Corinth discounts immortality because that would involve overloading of experiences and exhaustion of the nervous system although Poul Anderson's own later The Boat Of A Million Years contradicts this.

This is Corinth's "Protean man -" (p. 138) 

Corinth uses the adjective, "protean," one more time when he says that "'...pure logical mind is so protean...'" (p. 141) that hyperintelligent organisms, whether human beings or giant spiders, will discount their physical differences. I think that "giant spiders" is a hopelessly inadequate way to envisage extraterrestrial intelligences. Maybe we will get some data in our lifetimes.

2 comments:

S.M. Stirling said...

Memory doesn't work the way people thought until recently. It's continually edited, and purged of stuff.

Sean M. Brooks said...

Kaor, Paul and Mr. Stirling!

Paul: Almost all of what Corinth speculates about are too fantastic for me to take seriously. But BRAIN WAVE belongs to Anderson's earliest years as an SF writer, and at least he handled such ideas better than many other writers.

Mr. Stirling: And I recall you agreeing with me that, given what you wrote above in similar ways in another combox, even long-lived humans won't need special memory editing treatments, they would simply forget what they don't need to remember.

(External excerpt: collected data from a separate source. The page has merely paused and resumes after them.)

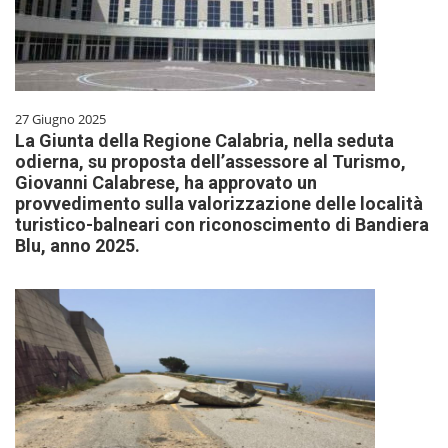
27 Giugno 2025
La Giunta della Regione Calabria, nella seduta
odierna, su proposta dell’assessore al Turismo,
Giovanni Calabrese, ha approvato un
provvedimento sulla valorizzazione delle località
turistico-balneari con riconoscimento di Bandiera
Blu, anno 2025.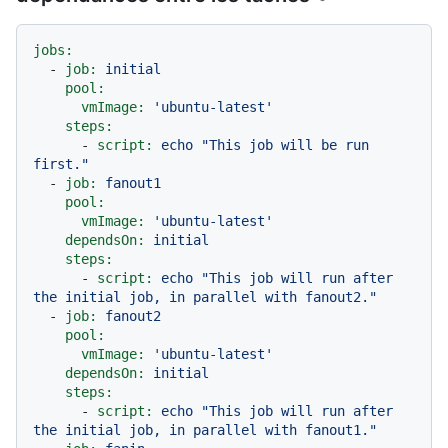
jobs:
-
job:
initial
pool:
vmImage:
'ubuntu-latest'
steps:
-
script:
echo
"This job will be run 
first."
-
job:
fanout1
pool:
vmImage:
'ubuntu-latest'
dependsOn:
initial
steps:
-
script:
echo
"This job will run after 
the initial job, in parallel with fanout2."
-
job:
fanout2
pool:
vmImage:
'ubuntu-latest'
dependsOn:
initial
steps:
-
script:
echo
"This job will run after 
the initial job, in parallel with fanout1."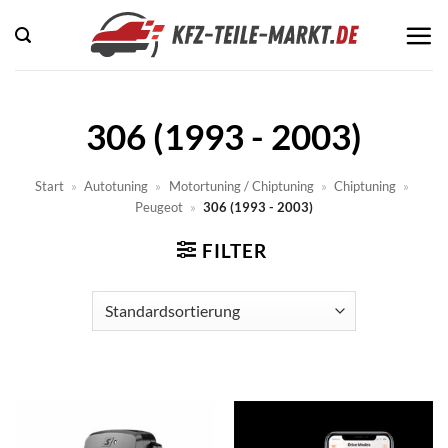
Zum
Inhalt
springen
306 (1993 - 2003)
Start
»
Autotuning
»
Motortuning / Chiptuning
»
Chiptuning
»
Peugeot
»
306 (1993 - 2003)
FILTER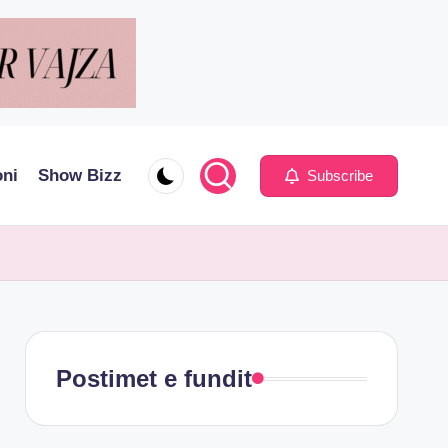
oni
Show Bizz
Subscribe
Postimet e fundit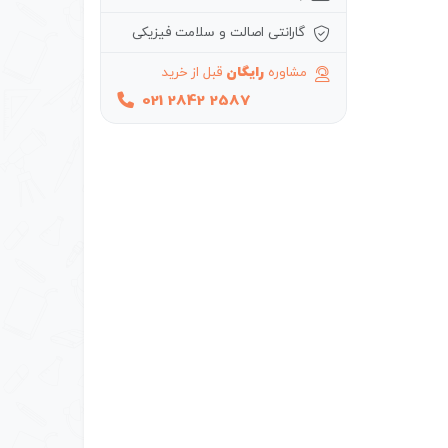
گارانتی اصالت و سلامت فیزیکی
مشاوره
رایگان
قبل از خرید
021 2842 2587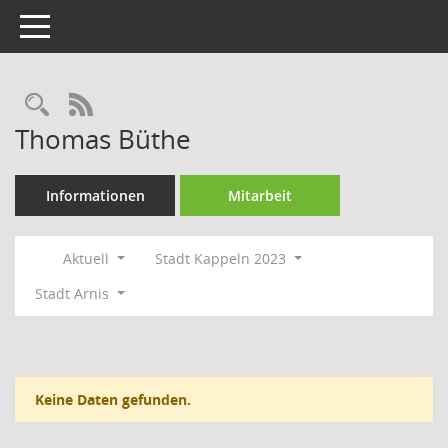
Toggle navigation
Rechercheauswahl
RSS-Feed
Thomas Büthe
Informationen
Mitarbeit
Aktuell
Stadt Kappeln 2023
Stadt Arnis
Keine Daten gefunden.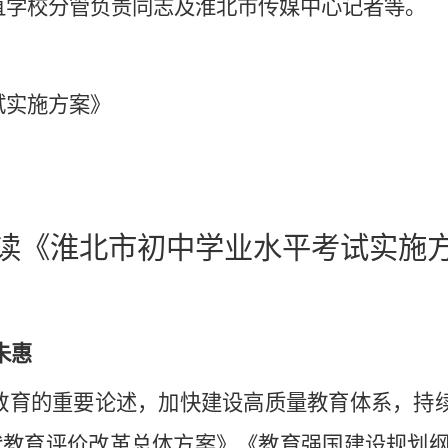
直学校分管负责同志及淮北市传媒中心记者等。
试实施方案》
读
《淮北市初中学业水平考试实施
朱惠
教育的重要论述，加快建设高质量教育体系，持
教育评价改革总体方案》《教育强国建设规划纲要（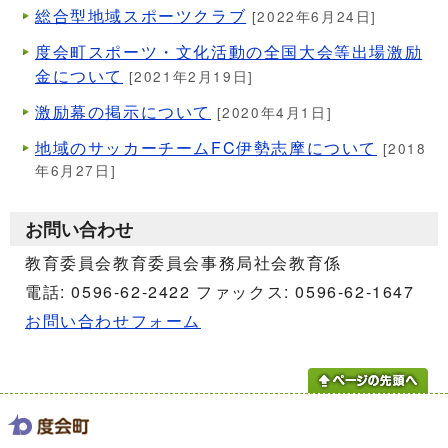
総合型地域スポーツクラブ
[2022年6月24日]
度会町スポーツ・文化活動の全国大会等出場激励
金について
[2021年2月19日]
激励幕の掲示について
[2020年4月1日]
地域のサッカーチームFC伊勢志摩について
[2018
年6月27日]
お問い合わせ
教育委員会教育委員会事務局社会教育係
電話: 0596-62-2422 ファックス: 0596-62-1647
お問い合わせフォーム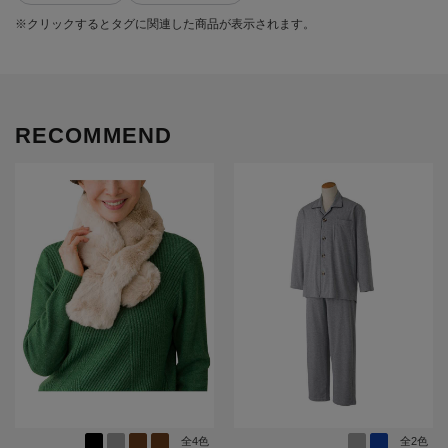
※クリックするとタグに関連した商品が表示されます。
RECOMMEND
全4色
全2色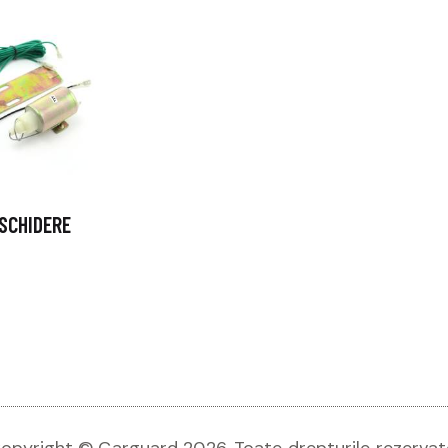
SCHIDERE
opyright © Carguard 2026. Toate drepturile rezervat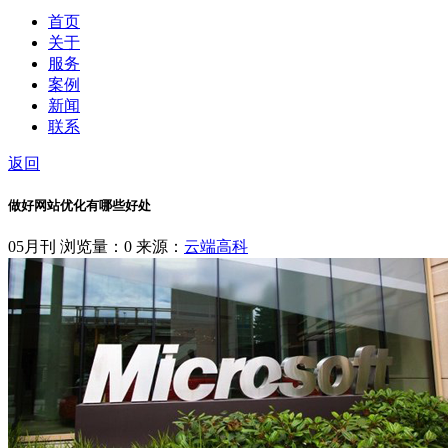
首页
关于
服务
案例
新闻
联系
返回
做好网站优化有哪些好处
05月刊
浏览量：0
来源：
云端高科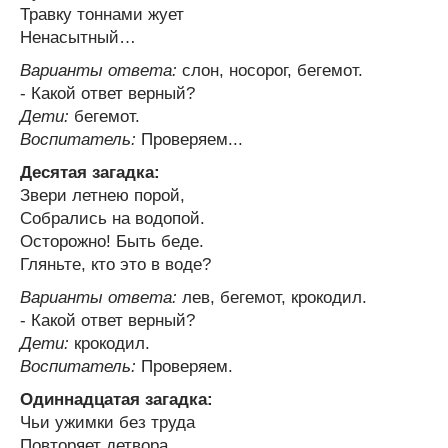
Травку тоннами жует
Ненасытный…
Варианты ответа:
слон, носорог, бегемот.
- Какой ответ верный?
Дети:
бегемот.
Воспитатель:
Проверяем...
Десятая загадка:
Звери летнею порой,
Собрались на водопой.
Осторожно! Быть беде.
Гляньте, кто это в воде?
Варианты ответа:
лев, бегемот, крокодил.
- Какой ответ верный?
Дети:
крокодил.
Воспитатель:
Проверяем.
Одиннадцатая загадка:
Чьи ужимки без труда
Повторяет детвора.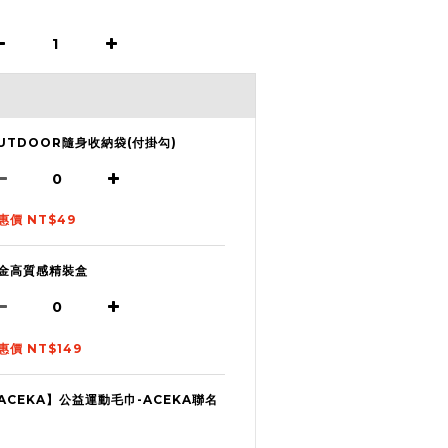
UTDOOR隨身收納袋(付掛勾)
惠價 NT$49
金高質感精裝盒
惠價 NT$149
ACEKA】公益運動毛巾-ACEKA聯名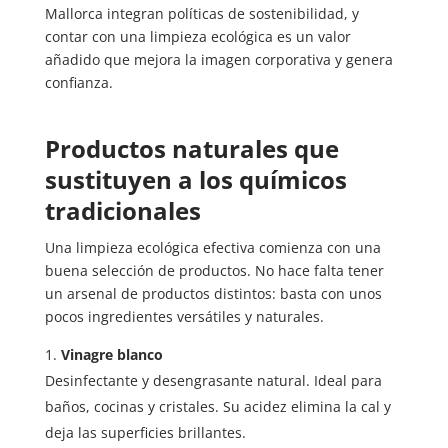
Mallorca integran políticas de sostenibilidad, y
contar con una limpieza ecológica es un valor
añadido que mejora la imagen corporativa y genera
confianza.
Productos naturales que
sustituyen a los químicos
tradicionales
Una limpieza ecológica efectiva comienza con una
buena selección de productos. No hace falta tener
un arsenal de productos distintos: basta con unos
pocos ingredientes versátiles y naturales.
Vinagre blanco
Desinfectante y desengrasante natural. Ideal para
baños, cocinas y cristales. Su acidez elimina la cal y
deja las superficies brillantes.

I recall Anderson using the idea that, after 1000 years, humans would suffer from memory overload in "Pact" (first pub. in 1951). And special treatments were used for that kind of hypothetical problem in WORLD WITHOUT STARS and FOR LOVE AND GLORY. However, the quasi-immortals of THE BOAT OF A MILLION YEARS seems to have managed to edit, purge, or forget unwanted memories. Which was necessary to overcome the periods of "senility" several of them suffered.